Contains one TIMs with various size 512x256, 673x256, 768x256 (8BPP).

UV calculation algorithm

Float U = (float)U_Byte / (float)(TIM_Texture_Width * 2) + ((float)Texture_Page/(TIM_Texture_Width * 2));

Texture page calculation

               string StrByte = InputBytes[TexturePage_index].ToString("X2"); //Gets TPage byte as HEX text
               StrByte = "0" + StrByte.Substring(1); // Deletes the first char/ 4 bits
               Byte TPage = Byte.Parse(StrByte); // Parses result as new byte
               int TPageINT = TPage * 128; //For 8 bit TIM's, the texture page is 128 sized

Example: 0xB2 byte is: 2*128 = 256

TIM Texture width/height resolving

           //Updated - 19.07.2015 by MaKiPL
           
           Byte[] Stage = File.ReadAllBytes(@"PATH TO .X stage file"); //Load file to memory
           Byte[] TIMtexture = { 0x10, 0x00, 0x00, 0x00, 0x09 }; //Initialize 8BPP header
           int TIMoffset = ByteSearch(Stage, TIMtexture, 0); //Search in Stage for TIM header
           int TIMoffsetCLUTetc = TIM + 18; // Logic pass
           UInt16 CLUTsize = BitConverter.ToUInt16(Stage, TIMoffsetCLUTetc); //GET CLUT size to UInt16
           TIMoffsetCLUTetc += 2 + (CLUTsize * 512) + 8; // Logic pass - pass CLUT offset, to get to sensitive data
           UInt16 szerU = BitConverter.ToUInt16(Stage, TIMoffsetCLUTetc); //Get raw UInt16 value of width from texture data
           UInt16 wysoU = BitConverter.ToUInt16(Stage, TIMoffsetCLUTetc + 2); //Get raw UInt16 height value from texture data (real)
           int width = szerU * 2; //Calculate real texture width (For 8BPP = width*2)

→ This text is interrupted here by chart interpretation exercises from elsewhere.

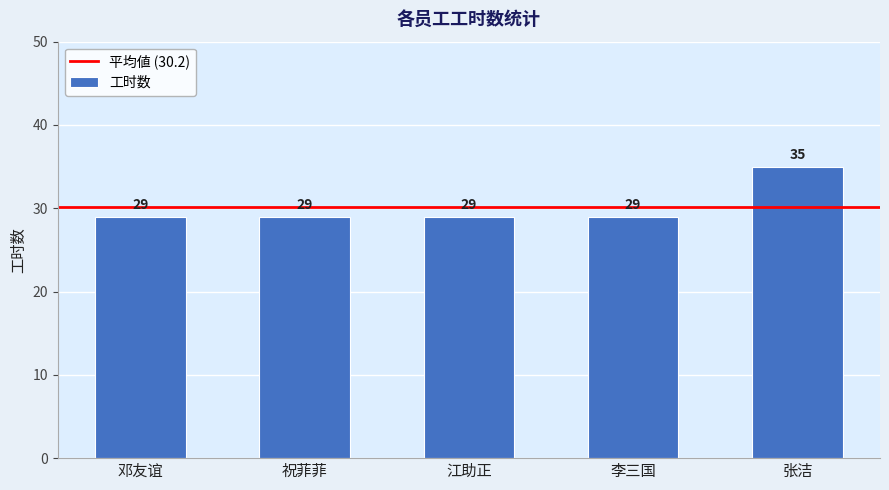

Is it true that the value at 祝菲菲 is 17?

False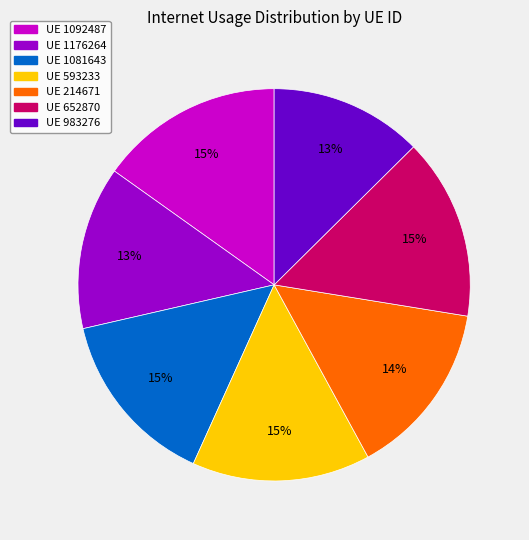

To the nearest percent, what is the average slice percentage?

14%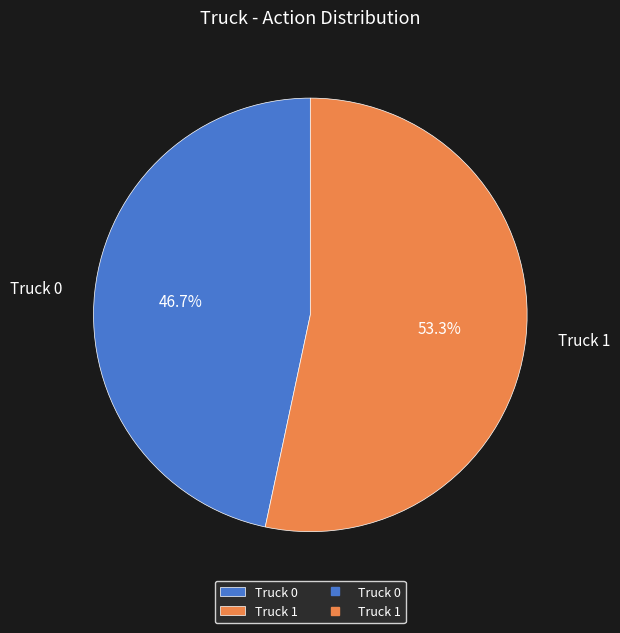

What is the ratio of the value at Truck 1 to the value at Truck 0?

1.1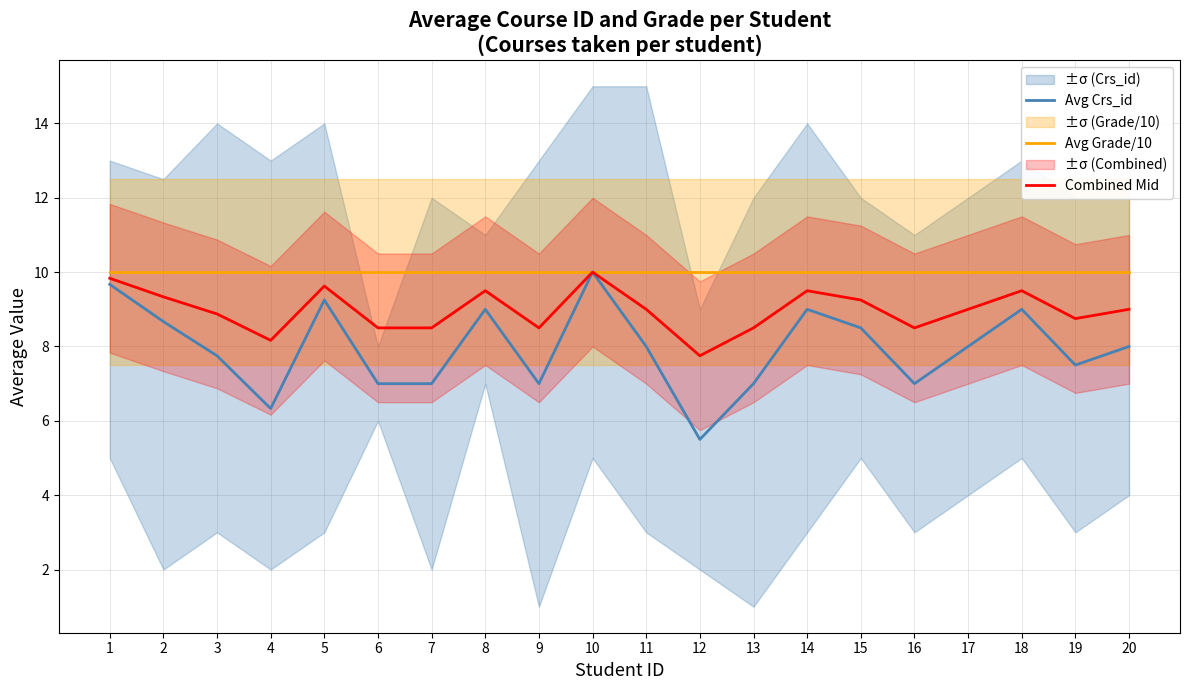

Reading left to right, list all the values displayed in this chart.

Avg Crs_id: 1=9.7	2=8.7	3=7.8	4=6.3	5=9.2	6=7.0	7=7.0	8=9.0	9=7.0	10=10.0	11=8.0	12=5.5	13=7.0	14=9.0	15=8.5	16=7.0	17=8.0	18=9.0	19=7.5	20=8.0
Avg Grade/10: 1=10.0	2=10.0	3=10.0	4=10.0	5=10.0	6=10.0	7=10.0	8=10.0	9=10.0	10=10.0	11=10.0	12=10.0	13=10.0	14=10.0	15=10.0	16=10.0	17=10.0	18=10.0	19=10.0	20=10.0
Combined Mid: 1=9.8	2=9.3	3=8.9	4=8.2	5=9.6	6=8.5	7=8.5	8=9.5	9=8.5	10=10.0	11=9.0	12=7.8	13=8.5	14=9.5	15=9.2	16=8.5	17=9.0	18=9.5	19=8.8	20=9.0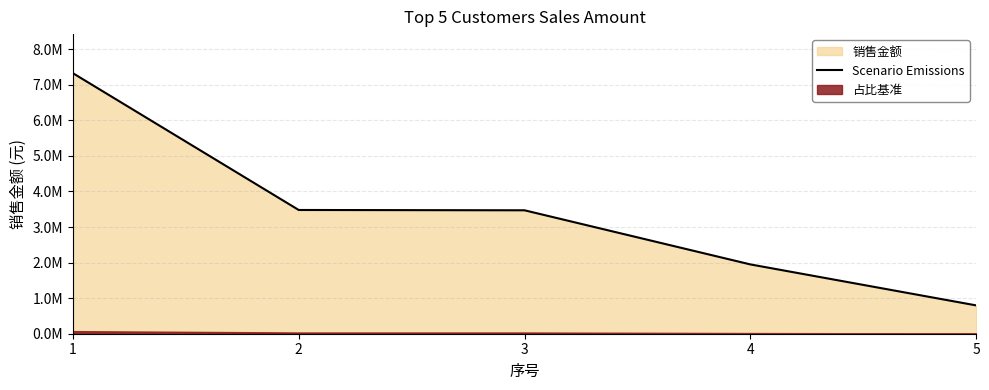

List the labels in order of value, largest first.

1, 2, 3, 4, 5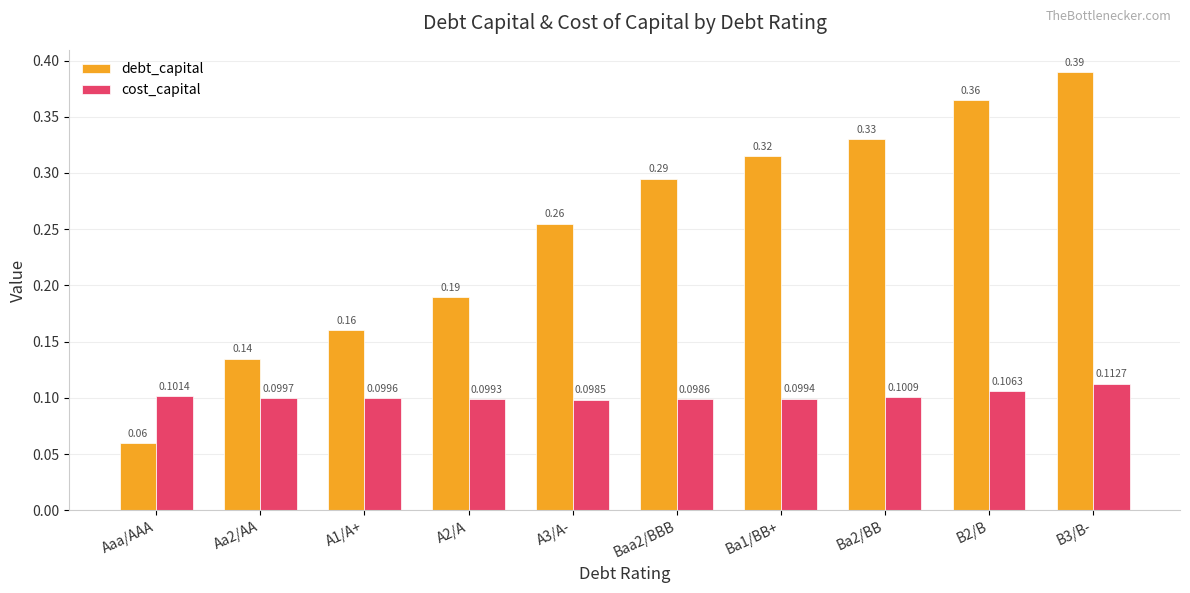

What position from the left is Aaa/AAA?

1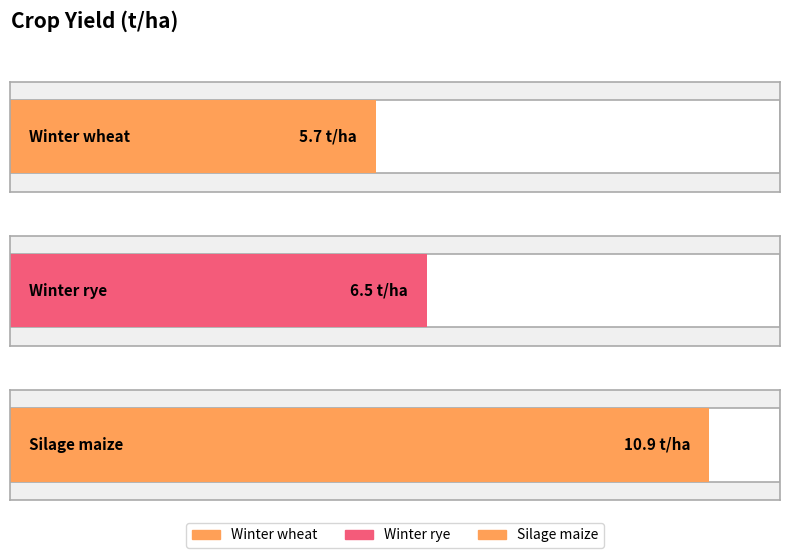

How many data points are less than 6?

1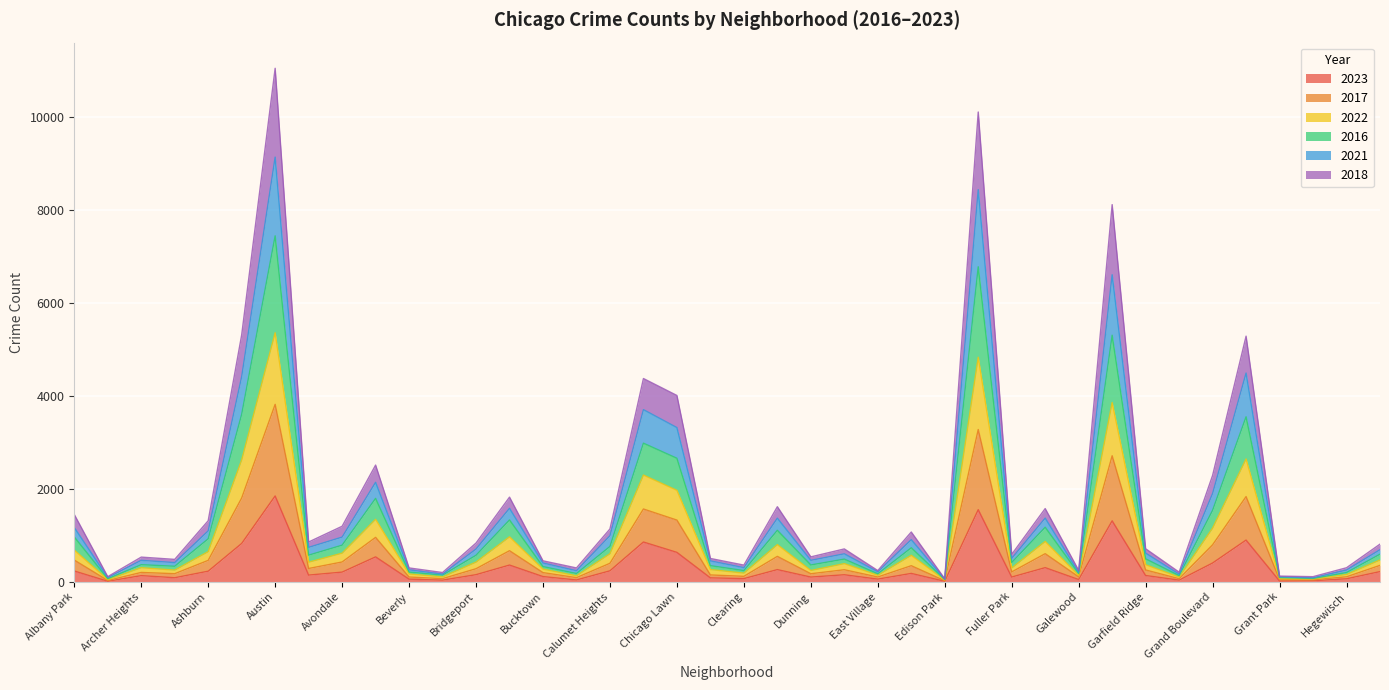

At which label does 2023 reach its peak?

Austin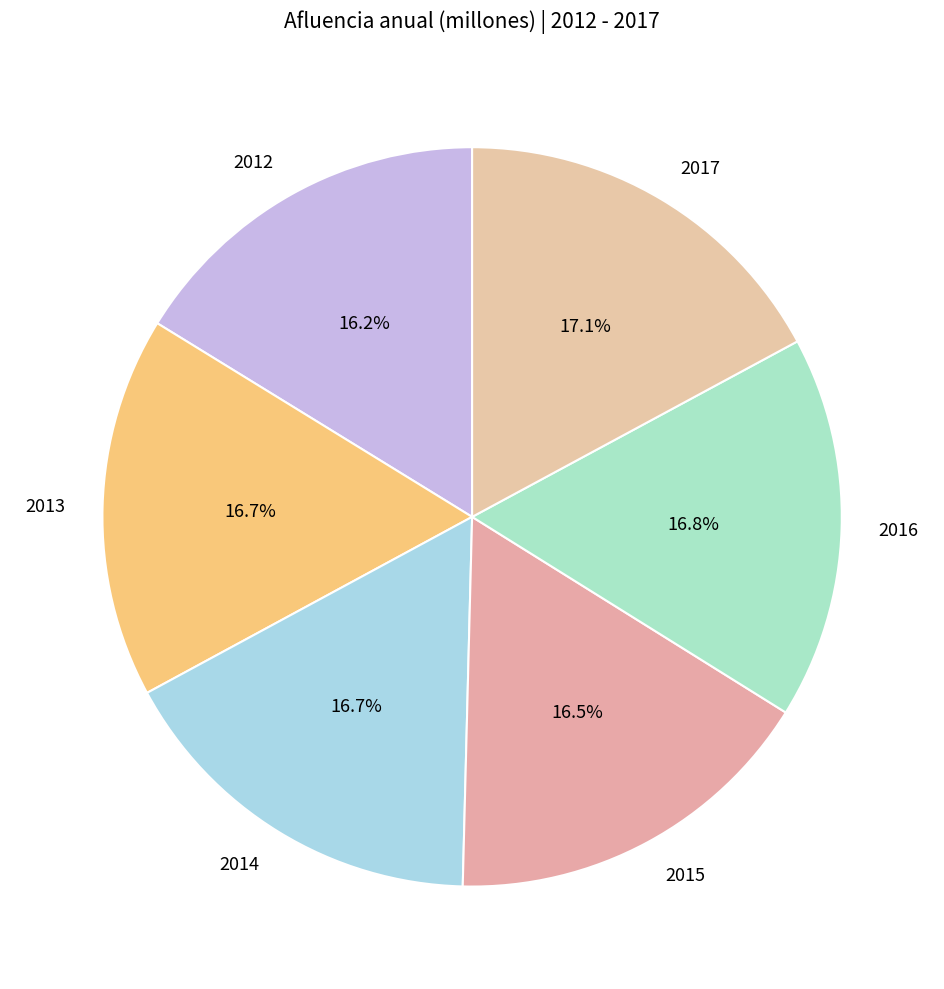

The 2013 slice represents 17% of the pie. True or false?

True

Face order / Translation/ triangulation

1.Quad wing order:

 ABCD ---> ABDC
 example:
  f 1 2 3 4
 to:
  f 1 2 4 3

2.Quad triangulation face order

 ABDC > ABD
        ACD (same for VT)
 example:
 f 1 2 4 3
 to:
 f 1 2 4
 f 1 3 4

3.Triangles VT order:

 A/T1 > A/T2
 B/T2 > B/T3
 C/T3 > C/T1
 Example:
 (Also with quad triangulation face order!)
 f 1/1 2/2 7/4 6/3
 to:
 f 1/1 2/2 7/4
 f 1/1 6/3 7/4
 where:
 A=1 B=2 C=6 D=7